Stored items from a collection:
☆ ☆ ☆ ☆ ☆

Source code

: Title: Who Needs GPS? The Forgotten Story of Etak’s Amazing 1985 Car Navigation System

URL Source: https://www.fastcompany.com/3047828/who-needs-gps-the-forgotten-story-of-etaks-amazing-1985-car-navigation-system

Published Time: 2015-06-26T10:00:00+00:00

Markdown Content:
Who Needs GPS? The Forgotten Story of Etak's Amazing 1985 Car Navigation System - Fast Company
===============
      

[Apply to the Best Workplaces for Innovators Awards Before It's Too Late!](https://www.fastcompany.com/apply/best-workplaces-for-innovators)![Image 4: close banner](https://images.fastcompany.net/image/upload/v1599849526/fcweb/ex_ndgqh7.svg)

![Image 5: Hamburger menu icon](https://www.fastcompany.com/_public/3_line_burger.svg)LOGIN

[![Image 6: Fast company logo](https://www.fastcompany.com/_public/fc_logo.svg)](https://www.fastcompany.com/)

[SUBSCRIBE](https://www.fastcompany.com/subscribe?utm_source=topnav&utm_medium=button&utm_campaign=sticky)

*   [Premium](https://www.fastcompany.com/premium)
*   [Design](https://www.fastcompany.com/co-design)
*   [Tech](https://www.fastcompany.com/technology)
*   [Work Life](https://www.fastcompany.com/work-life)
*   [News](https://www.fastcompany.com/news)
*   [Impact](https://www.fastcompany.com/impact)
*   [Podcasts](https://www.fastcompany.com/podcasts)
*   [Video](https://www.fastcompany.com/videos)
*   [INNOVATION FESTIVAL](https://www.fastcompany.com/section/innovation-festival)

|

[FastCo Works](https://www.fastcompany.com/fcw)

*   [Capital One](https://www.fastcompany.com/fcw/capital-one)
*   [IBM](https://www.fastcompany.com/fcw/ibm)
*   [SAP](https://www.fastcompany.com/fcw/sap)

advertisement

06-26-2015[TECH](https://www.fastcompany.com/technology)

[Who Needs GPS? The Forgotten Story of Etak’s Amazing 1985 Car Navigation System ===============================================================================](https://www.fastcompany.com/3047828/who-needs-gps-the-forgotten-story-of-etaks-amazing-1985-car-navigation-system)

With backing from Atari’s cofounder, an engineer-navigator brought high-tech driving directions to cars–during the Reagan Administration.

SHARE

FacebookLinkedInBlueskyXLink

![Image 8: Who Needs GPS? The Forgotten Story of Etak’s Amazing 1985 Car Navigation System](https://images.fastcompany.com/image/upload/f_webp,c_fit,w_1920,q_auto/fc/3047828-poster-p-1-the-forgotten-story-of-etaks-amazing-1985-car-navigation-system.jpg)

☆ ☆ ☆ ☆ ☆

Each record above is to be reproduced word for word.

Source code

: Title: Who Needs GPS? The Forgotten Story of Etak’s Amazing 1985 Car Navigation System

URL Source: https://www.fastcompany.com/3047828/who-needs-gps-the-forgotten-story-of-etaks-amazing-1985-car-navigation-system

Published Time: 2015-06-26T10:00:00+00:00

Markdown Content:
Who Needs GPS? The Forgotten Story of Etak's Amazing 1985 Car Navigation System - Fast Company
===============
      

[Apply to the Best Workplaces for Innovators Awards Before It's Too Late!](https://www.fastcompany.com/apply/best-workplaces-for-innovators)![Image 4: close banner](https://images.fastcompany.net/image/upload/v1599849526/fcweb/ex_ndgqh7.svg)

![Image 5: Hamburger menu icon](https://www.fastcompany.com/_public/3_line_burger.svg)LOGIN

[![Image 6: Fast company logo](https://www.fastcompany.com/_public/fc_logo.svg)](https://www.fastcompany.com/)

[SUBSCRIBE](https://www.fastcompany.com/subscribe?utm_source=topnav&utm_medium=button&utm_campaign=sticky)

*   [Premium](https://www.fastcompany.com/premium)
*   [Design](https://www.fastcompany.com/co-design)
*   [Tech](https://www.fastcompany.com/technology)
*   [Work Life](https://www.fastcompany.com/work-life)
*   [News](https://www.fastcompany.com/news)
*   [Impact](https://www.fastcompany.com/impact)
*   [Podcasts](https://www.fastcompany.com/podcasts)
*   [Video](https://www.fastcompany.com/videos)
*   [INNOVATION FESTIVAL](https://www.fastcompany.com/section/innovation-festival)

|

[FastCo Works](https://www.fastcompany.com/fcw)

*   [Capital One](https://www.fastcompany.com/fcw/capital-one)
*   [IBM](https://www.fastcompany.com/fcw/ibm)
*   [SAP](https://www.fastcompany.com/fcw/sap)

advertisement

06-26-2015[TECH](https://www.fastcompany.com/technology)

[Who Needs GPS? The Forgotten Story of Etak’s Amazing 1985 Car Navigation System ===============================================================================](https://www.fastcompany.com/3047828/who-needs-gps-the-forgotten-story-of-etaks-amazing-1985-car-navigation-system)

With backing from Atari’s cofounder, an engineer-navigator brought high-tech driving directions to cars–during the Reagan Administration.

SHARE

FacebookLinkedInBlueskyXLink

![Image 8: Who Needs GPS? The Forgotten Story of Etak’s Amazing 1985 Car Navigation System](https://images.fastcompany.com/image/upload/f_webp,c_fit,w_1920,q_auto/fc/3047828-poster-p-1-the-forgotten-story-of-etaks-amazing-1985-car-navigation-system.jpg)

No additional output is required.